Exercise goal → Rewrite everything from the line containing "kingdom: Animalia" down to the line containing "family: Lamiaceae", both included, as a two-column CSV with the headers field and value. Give one row per line of data, with each entry in its own quoted field and any line breaks replaced by spaces.

Part of a data file:
______________________________

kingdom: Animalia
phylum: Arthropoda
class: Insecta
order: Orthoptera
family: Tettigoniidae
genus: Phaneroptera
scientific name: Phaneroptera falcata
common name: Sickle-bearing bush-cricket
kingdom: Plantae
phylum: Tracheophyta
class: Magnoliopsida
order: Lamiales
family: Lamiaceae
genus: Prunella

______________________________

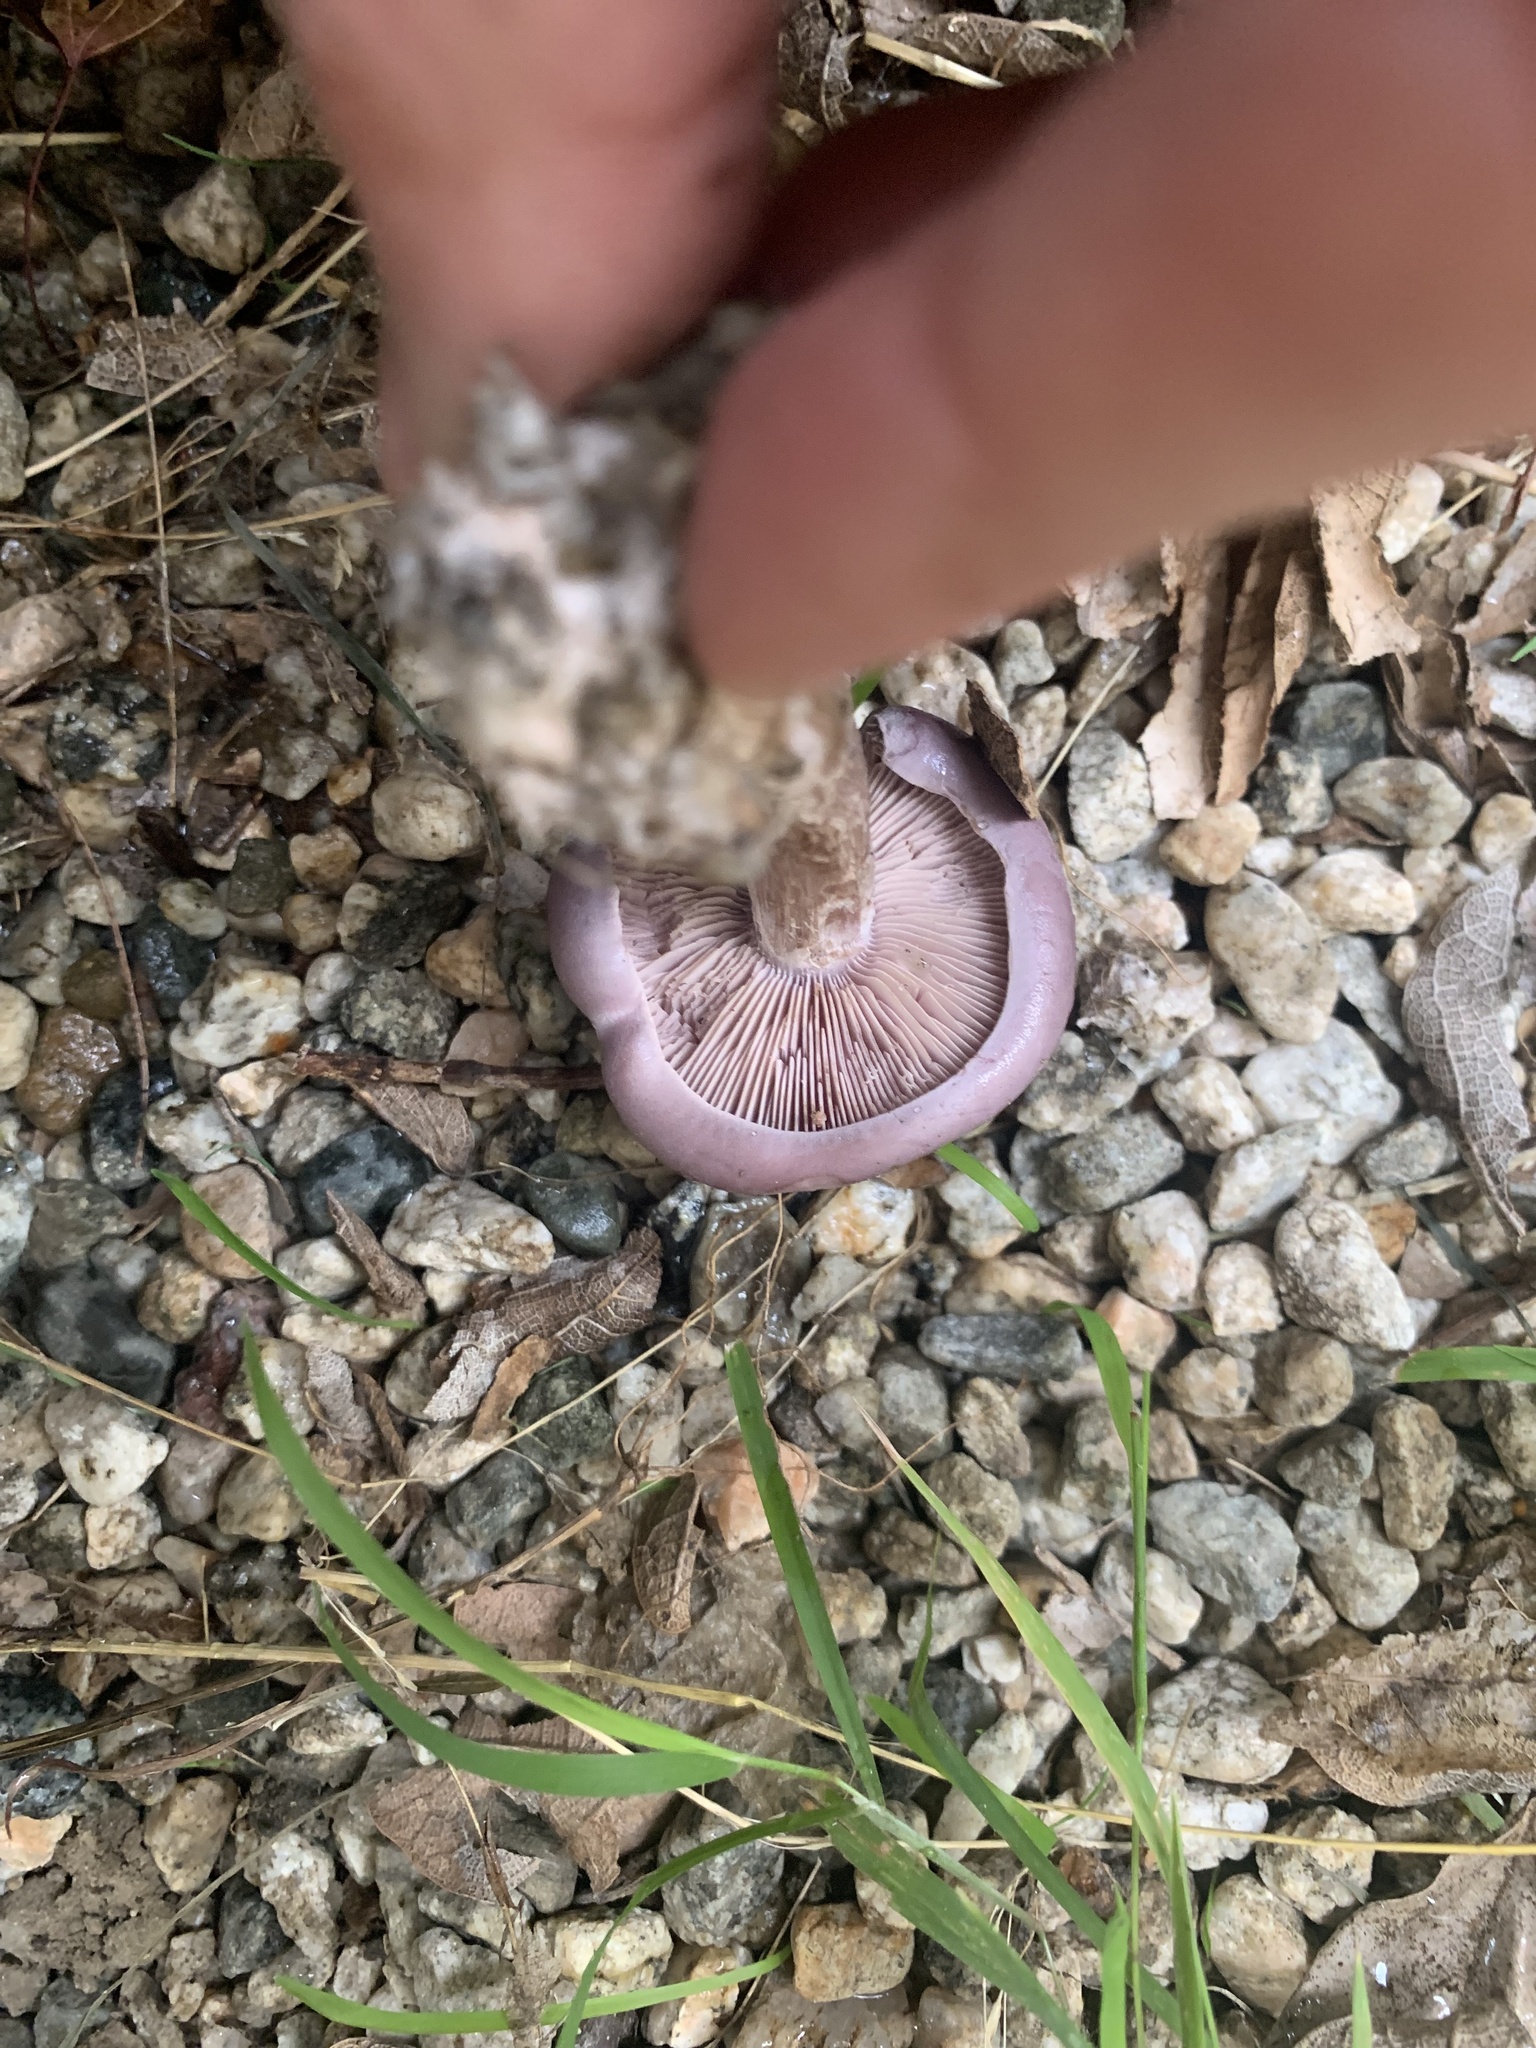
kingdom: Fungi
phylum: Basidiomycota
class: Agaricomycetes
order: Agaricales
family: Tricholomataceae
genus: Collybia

______________________________

Correct answer →
field,value
"kingdom:","Animalia"
"phylum:","Arthropoda"
"class:","Insecta"
"order:","Orthoptera"
"family:","Tettigoniidae"
"genus:","Phaneroptera"
"scientific name:","Phaneroptera falcata"
"common name:","Sickle-bearing bush-cricket"
"kingdom:","Plantae"
"phylum:","Tracheophyta"
"class:","Magnoliopsida"
"order:","Lamiales"
"family:","Lamiaceae"